For sufficiently small \(t \in (0;1)\), the lines \(u=a_1t\) and \(v=a_2t\) intersect in \(G\). Let \(D_t\) be the quadrilateral \(0 \leqslant u \leqslant a_1t,\ 0 \leqslant v \leqslant a_2t\), its perimeter \(p(D_t)\), area \(\sigma(D_t)\), and sum of interior angles \(\Omega(D_t)\). It follows from the lemma that

\[ p(D_t) \leqslant C_2 \sigma(D_t)+a_5, \tag{9} \]

and by virtue of the assumption made above \(\lim_{t\to 1} p(D_t)=+\infty\), therefore

\[ \lim_{t\to 1}\sigma(D_t)=+\infty. \tag{10} \]
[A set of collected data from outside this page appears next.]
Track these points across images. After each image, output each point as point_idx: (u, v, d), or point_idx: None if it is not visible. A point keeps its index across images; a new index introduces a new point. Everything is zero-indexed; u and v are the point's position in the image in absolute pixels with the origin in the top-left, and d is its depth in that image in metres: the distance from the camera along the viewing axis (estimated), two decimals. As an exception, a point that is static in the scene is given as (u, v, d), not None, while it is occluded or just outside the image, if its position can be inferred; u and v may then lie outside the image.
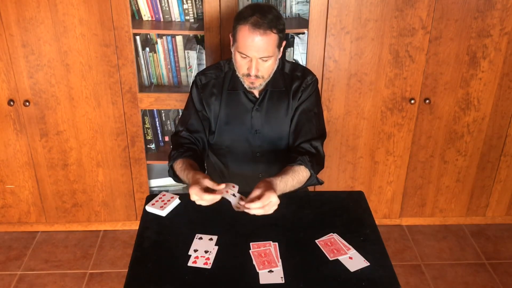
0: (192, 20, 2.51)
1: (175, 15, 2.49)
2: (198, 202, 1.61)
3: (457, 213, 2.99)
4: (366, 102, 2.60)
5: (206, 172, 2.16)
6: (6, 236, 2.90)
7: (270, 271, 1.50)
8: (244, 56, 1.78)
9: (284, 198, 1.78)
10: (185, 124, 1.96)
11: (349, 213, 1.79)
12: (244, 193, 1.63)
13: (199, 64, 2.62)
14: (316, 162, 1.85)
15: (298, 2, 2.58)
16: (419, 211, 2.97)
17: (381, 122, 2.66)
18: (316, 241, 1.62)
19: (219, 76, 1.97)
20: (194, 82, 1.98)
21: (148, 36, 2.63)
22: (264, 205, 1.55)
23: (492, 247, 2.89)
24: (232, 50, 1.85)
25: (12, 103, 2.51)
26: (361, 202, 1.85)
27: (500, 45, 2.49)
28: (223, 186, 1.60)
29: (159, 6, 2.46)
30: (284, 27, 1.80)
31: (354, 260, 1.56)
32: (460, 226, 3.03)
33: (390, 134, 2.69)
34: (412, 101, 2.59)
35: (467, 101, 2.63)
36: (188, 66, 2.58)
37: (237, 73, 1.88)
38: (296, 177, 1.75)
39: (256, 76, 1.81)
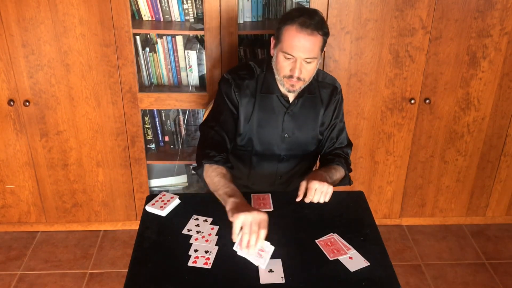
0: (192, 20, 2.51)
1: (175, 15, 2.49)
2: (246, 224, 1.50)
3: (457, 213, 2.99)
4: (366, 102, 2.60)
5: None
6: (6, 236, 2.90)
7: (270, 271, 1.50)
8: (289, 56, 1.76)
9: (285, 197, 1.79)
10: (217, 121, 1.90)
11: (349, 213, 1.79)
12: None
13: (199, 64, 2.62)
14: (348, 166, 1.99)
15: (298, 2, 2.58)
16: (419, 211, 2.97)
17: (381, 122, 2.66)
18: (316, 241, 1.62)
19: (253, 77, 1.93)
20: (226, 81, 1.92)
21: (148, 36, 2.63)
22: (312, 192, 1.70)
23: (492, 247, 2.89)
24: (275, 51, 1.83)
25: (12, 103, 2.51)
26: (361, 202, 1.85)
27: (500, 45, 2.49)
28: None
29: (159, 6, 2.46)
30: (328, 31, 1.80)
31: (354, 260, 1.56)
32: (460, 226, 3.03)
33: (390, 134, 2.69)
34: (412, 101, 2.59)
35: (467, 101, 2.63)
36: (188, 66, 2.58)
37: (276, 75, 1.86)
38: (336, 174, 1.90)
39: (298, 79, 1.79)
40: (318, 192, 1.70)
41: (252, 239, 1.49)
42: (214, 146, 1.82)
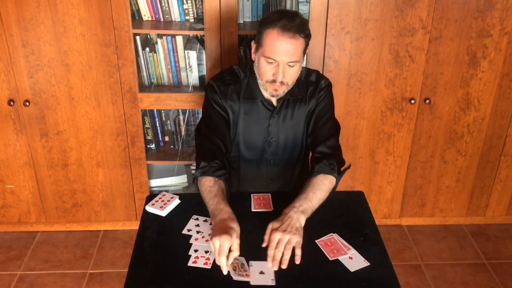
0: (192, 20, 2.51)
1: (175, 15, 2.49)
2: (216, 251, 1.47)
3: (457, 213, 2.99)
4: (366, 102, 2.60)
5: None
6: (6, 236, 2.90)
7: (261, 273, 1.49)
8: (271, 61, 1.73)
9: (285, 197, 1.78)
10: (209, 127, 1.87)
11: (349, 213, 1.79)
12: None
13: (199, 64, 2.62)
14: (336, 160, 1.80)
15: (298, 2, 2.58)
16: (419, 211, 2.97)
17: (381, 122, 2.66)
18: (316, 241, 1.62)
19: (238, 82, 1.90)
20: (211, 87, 1.89)
21: (148, 36, 2.63)
22: (276, 248, 1.51)
23: (492, 247, 2.89)
24: (256, 56, 1.80)
25: (12, 103, 2.51)
26: (361, 202, 1.85)
27: (500, 45, 2.49)
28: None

Applying the Gauss–Bonnet formula \({}^{2}\) to \(D_t\), with the aid of (2), (8), and (9), we obtain the estimate

\[ \begin{aligned} 0 &= \iint_{D_t} k^2 e g \sin\omega\,du\,dv + \frac12 \int_0^{a_1t} (\ln k)_{s_2} e\sin\omega \bigg|_{v=0}^{v=a_2t} \,du \\ &\quad + \frac12 \int_0^{a_2t} (\ln k)_{s_1} g\sin\omega \bigg|_{u=0}^{u=a_1t} \,dv + 2\pi-\Omega(D_t) \\ &\geqslant \sigma(D_t) - \frac12 C_3 p(D_t) \geqslant \left(1-\frac12 C_2C_3\right)\sigma(D_t)-a_6, \end{aligned} \]

which contradicts the relations (2) and (10).

Proof of Theorem 3 is carried out analogously to the proof of the lemma; it is only necessary to note that the line element of the spherical image is

\[ d\bar{s}^{\,2} = (ke)^2du^2 - 2(ke)(kg)\cos\omega\,du\,dv + (kg)^2dv^2 \]

and that

\[ \bar{\sigma} = \iint_D k^2 e g \sin\omega\,du\,dv. \]

Moscow State University
named after M. V. Lomonosov

Received
2 III 1962

References

\({}^{1}\) A. D. Aleksandrov, DAN, 47, No. 4, 239 (1945).
\({}^{2}\) W. Blaschke, Differential Geometry, 1935.
\({}^{3}\) N. V. Efimov, DAN, 136, No. 6, 1283 (1961).
\({}^{4}\) N. V. Efimov, E. G. Poznyak, DAN, 137, No. 1, 25 (1961).